As we evaluated the color of his pinky, we made the decision to go to an urgent care facility. A physician assistant took a look at his finger and ordered an x-ray. The tip of his finger was broken.
The wound was cleansed and dressed with an ointment. The physician assistant gave a prescription for an antibiotic and then ordered a tetanus vaccine.
I was surprised. Tetanus is an anaerobic bacteria. It can grow in a deep wound—not a wound that is bleeding freely. Tetanus bacteria are found in soil and manure. My husband was wearing a glove when his hand was crushed in the door. I explained this to the nice young physician assistant. She said that his finger might have been exposed to some dust.
The medical profession has policies and protocols. Sometimes we need wisdom to discern whether a procedure or intervention is necessary or in the best interest of a family member.
She left and said that we should talk about it. We found out that there is no single tetanus vaccine. The vaccine offered was the Tdap—a vaccine for tetanus, diphtheria and pertussis. We said no.
Why not get a booster dose of a vaccine that you don’t need? If you read the vaccine insert you will see a list of risks and side effects. According to the CDC these are mild side effects:
- Pain where the shot was given (about 3 in 4 adolescents or 2 in 3 adults)
- Redness or swelling where the shot was given (about 1 person in 5)
- Mild fever of at least 100.4°F (up to about 1 in 25 adolescents or 1 in 100 adults)
- Headache (about 3 or 4 people in 10)
- Tiredness (about 1 person in 3 or 4)
- Nausea, vomiting, diarrhea, stomach ache (up to 1 in 4 adolescents or 1 in 10 adults)
- Chills, sore joints (about 1 person in 10)

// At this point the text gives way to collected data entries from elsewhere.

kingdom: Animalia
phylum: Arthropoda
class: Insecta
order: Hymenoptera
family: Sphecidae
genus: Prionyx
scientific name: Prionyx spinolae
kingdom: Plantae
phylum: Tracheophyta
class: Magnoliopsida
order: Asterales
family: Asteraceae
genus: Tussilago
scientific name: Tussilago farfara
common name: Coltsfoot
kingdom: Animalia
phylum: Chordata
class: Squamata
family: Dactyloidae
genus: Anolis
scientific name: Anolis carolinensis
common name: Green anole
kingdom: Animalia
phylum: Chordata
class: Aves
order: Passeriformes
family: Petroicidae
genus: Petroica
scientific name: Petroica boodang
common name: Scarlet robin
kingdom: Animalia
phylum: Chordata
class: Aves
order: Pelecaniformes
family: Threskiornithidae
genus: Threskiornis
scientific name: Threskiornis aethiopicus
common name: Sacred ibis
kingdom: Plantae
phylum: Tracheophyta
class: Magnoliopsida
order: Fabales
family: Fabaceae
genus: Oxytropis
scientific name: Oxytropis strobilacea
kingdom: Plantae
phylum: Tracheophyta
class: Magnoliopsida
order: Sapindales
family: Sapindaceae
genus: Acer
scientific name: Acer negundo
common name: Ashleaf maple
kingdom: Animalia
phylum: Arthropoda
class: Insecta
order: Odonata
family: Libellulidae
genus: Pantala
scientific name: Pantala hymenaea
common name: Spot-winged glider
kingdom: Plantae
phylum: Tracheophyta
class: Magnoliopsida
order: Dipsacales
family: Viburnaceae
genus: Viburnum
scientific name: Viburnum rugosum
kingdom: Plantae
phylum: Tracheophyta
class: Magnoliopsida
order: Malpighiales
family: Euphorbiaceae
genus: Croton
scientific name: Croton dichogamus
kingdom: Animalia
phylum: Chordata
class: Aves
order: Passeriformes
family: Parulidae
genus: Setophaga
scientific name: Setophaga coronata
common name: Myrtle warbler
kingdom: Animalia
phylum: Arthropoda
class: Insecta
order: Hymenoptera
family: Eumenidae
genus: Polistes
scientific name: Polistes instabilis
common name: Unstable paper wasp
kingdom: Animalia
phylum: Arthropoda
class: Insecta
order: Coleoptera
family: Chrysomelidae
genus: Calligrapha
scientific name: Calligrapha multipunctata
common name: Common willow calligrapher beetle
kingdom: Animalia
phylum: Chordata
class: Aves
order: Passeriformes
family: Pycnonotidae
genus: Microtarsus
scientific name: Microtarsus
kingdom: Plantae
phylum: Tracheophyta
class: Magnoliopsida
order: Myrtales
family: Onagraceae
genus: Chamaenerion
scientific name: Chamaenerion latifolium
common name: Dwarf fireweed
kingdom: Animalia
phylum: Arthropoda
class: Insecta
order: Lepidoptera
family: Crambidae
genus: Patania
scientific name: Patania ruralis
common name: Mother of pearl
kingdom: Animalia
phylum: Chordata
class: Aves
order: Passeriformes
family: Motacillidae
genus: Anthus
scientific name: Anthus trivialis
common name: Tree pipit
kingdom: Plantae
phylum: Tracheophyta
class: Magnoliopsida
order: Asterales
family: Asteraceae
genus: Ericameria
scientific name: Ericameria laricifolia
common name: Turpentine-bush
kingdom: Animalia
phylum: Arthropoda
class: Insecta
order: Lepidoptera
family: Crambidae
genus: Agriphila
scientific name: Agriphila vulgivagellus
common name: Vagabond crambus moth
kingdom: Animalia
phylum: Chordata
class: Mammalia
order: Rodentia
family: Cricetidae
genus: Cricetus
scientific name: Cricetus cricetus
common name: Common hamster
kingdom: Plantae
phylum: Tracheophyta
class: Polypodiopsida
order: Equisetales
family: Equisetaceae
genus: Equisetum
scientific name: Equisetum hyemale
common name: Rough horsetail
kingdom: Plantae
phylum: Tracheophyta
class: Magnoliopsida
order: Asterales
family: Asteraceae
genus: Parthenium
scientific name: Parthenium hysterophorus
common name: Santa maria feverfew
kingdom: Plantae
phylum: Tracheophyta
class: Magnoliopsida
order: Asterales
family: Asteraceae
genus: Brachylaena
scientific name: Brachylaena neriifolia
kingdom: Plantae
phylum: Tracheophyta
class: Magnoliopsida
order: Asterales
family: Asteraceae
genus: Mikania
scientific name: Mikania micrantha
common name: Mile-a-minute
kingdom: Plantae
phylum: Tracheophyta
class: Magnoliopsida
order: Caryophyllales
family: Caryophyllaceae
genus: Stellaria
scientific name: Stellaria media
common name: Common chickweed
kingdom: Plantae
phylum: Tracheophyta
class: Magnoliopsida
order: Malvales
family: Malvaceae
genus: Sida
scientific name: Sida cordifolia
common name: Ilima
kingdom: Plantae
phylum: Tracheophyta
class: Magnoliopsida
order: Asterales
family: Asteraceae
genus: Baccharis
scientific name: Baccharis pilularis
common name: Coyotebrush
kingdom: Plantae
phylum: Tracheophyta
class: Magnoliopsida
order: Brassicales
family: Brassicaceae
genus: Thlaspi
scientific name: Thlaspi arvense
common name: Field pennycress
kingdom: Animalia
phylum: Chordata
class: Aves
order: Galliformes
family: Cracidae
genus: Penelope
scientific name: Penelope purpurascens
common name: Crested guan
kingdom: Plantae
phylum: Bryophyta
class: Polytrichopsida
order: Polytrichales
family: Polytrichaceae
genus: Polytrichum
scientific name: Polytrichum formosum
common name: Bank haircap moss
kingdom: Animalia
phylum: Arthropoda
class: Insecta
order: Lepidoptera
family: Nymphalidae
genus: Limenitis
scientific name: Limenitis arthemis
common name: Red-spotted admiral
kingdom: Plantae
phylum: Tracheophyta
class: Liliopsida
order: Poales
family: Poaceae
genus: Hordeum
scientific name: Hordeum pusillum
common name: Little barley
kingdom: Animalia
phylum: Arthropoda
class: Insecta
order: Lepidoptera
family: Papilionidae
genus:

- Body aches (about 1 person in 3 or 4)
- Rash, swollen glands (uncommon)
Although it is rare some people have more severe reactions.
The Tdap contains aluminum as a adjuvant. An adjuvant increases the immune response to the vaccine. Recent research has shown that aluminum which is injected into the body crosses the blood brain barrier. Aluminum that is ingested in food is detoxified by the liver—not so with injected aluminum. The accumulation of aluminum in the brain can cause disorders over time. Click here for an article that discusses aluminum in vaccines and its transport through the body.
As we discussed whether or not to get the Tdap, we acknowledged that the risk out weighed any possible benefit.